The absence of the VDRE from the mouse CAMP promoter means that decades of mouse studies missed the vitamin D-cathelicidin connection entirely. Only with the development of humanized transgenic models has it become possible to study the pathway in a living mammal. This is a significant limitation of the existing preclinical literature and means that many older studies of vitamin D and immunity were conducted in animals where the most direct antimicrobial mechanism does not operate.
There is also the question of tissue specificity. LL-37 is expressed in neutrophils, macrophages, epithelial cells of the skin, lungs, and gastrointestinal tract, and in keratinocytes. The vitamin D-dependent regulation operates in all these cell types, but the baseline expression levels, the magnitude of induction, and the proteolytic processing environment differ by tissue. A vitamin D intervention that successfully increases cathelicidin in blood monocytes may not produce the same effect in airway epithelium or skin keratinocytes. This tissue-level variability complicates the interpretation of serum LL-37 measurements as a proxy for tissue-level antimicrobial defense and may partly explain the inconsistent clinical trial results.

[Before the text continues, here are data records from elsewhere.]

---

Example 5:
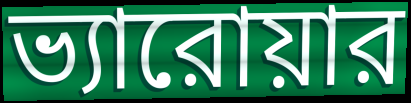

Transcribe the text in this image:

ভ্যারোয়ার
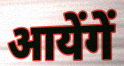
आयेंगें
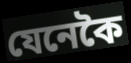
যেনেকৈ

The dual nature of vitamin D-regulated LL-37
The same peptide that kills bacteria and viruses can, when overexpressed or improperly processed, drive pathological inflammation. In psoriasis, LL-37 complexes with self-DNA fragments released from damaged keratinocytes, creating structures that activate plasmacytoid dendritic cells through TLR9. This triggers an autoimmune inflammatory cascade that perpetuates the disease. In rosacea, excessive LL-37 processing by kallikrein 5 produces pro-inflammatory peptide fragments that cause the characteristic facial erythema and papules.[5]
This dual nature has implications for any strategy to boost LL-37 production. Vitamin D supplementation that increases cathelicidin in someone with psoriasis could theoretically worsen their skin disease, even while improving their antimicrobial defense. The clinical literature has not systematically addressed this trade-off. Chung et al. (2020) emphasized that the context of LL-37 expression, including the proteolytic environment, the presence of danger signals, and the specific tissue, determines whether the peptide acts protectively or pathologically.[5]

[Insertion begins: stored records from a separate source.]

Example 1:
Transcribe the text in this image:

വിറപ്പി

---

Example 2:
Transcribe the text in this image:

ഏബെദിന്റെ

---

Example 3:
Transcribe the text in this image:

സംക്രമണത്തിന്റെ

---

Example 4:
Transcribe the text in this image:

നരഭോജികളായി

The vitamin D regulatory mechanism may serve partly as a natural brake on this system. By making LL-37 production dependent on both immune activation (TLR signaling) and vitamin D availability, the body limits constitutive cathelicidin expression. This two-signal requirement prevents the kind of runaway LL-37 production that could trigger inflammatory disease in the absence of actual infection.

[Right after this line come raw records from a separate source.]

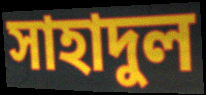
সাহাদুল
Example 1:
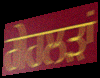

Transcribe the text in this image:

ਗੇਹਲੜਾਂ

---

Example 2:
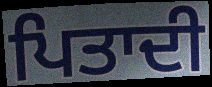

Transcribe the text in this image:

ਪਿਤਾਦੀ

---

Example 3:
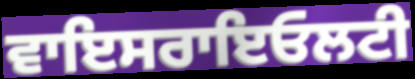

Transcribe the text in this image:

ਵਾਇਸਰਾਇਓਲਟੀ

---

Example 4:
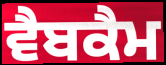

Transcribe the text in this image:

ਵੈਬਕੈਮ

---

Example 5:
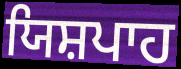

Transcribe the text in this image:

ਯਿਸ਼ਪਾਹ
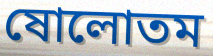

For the broader landscape of antimicrobial peptides as alternatives to antibiotics, the vitamin D-cathelicidin axis represents one of the most promising natural antimicrobial systems, but one that operates within a carefully regulated context that any therapeutic approach must respect.
The Bottom Line
The vitamin D-LL-37 axis is a direct molecular link between a vitamin, an antimicrobial peptide, and the innate immune system. The pathway is well-characterized at the molecular level: TLR activation triggers local vitamin D conversion, which activates VDR signaling, which induces cathelicidin transcription, which produces LL-37. The clinical translation is supported by studies in tuberculosis, respiratory infections, skin diseases, and wound healing, though population-level intervention trials remain mixed. Given that vitamin D deficiency affects a substantial fraction of the global population, understanding this pathway has broad implications for infectious disease susceptibility.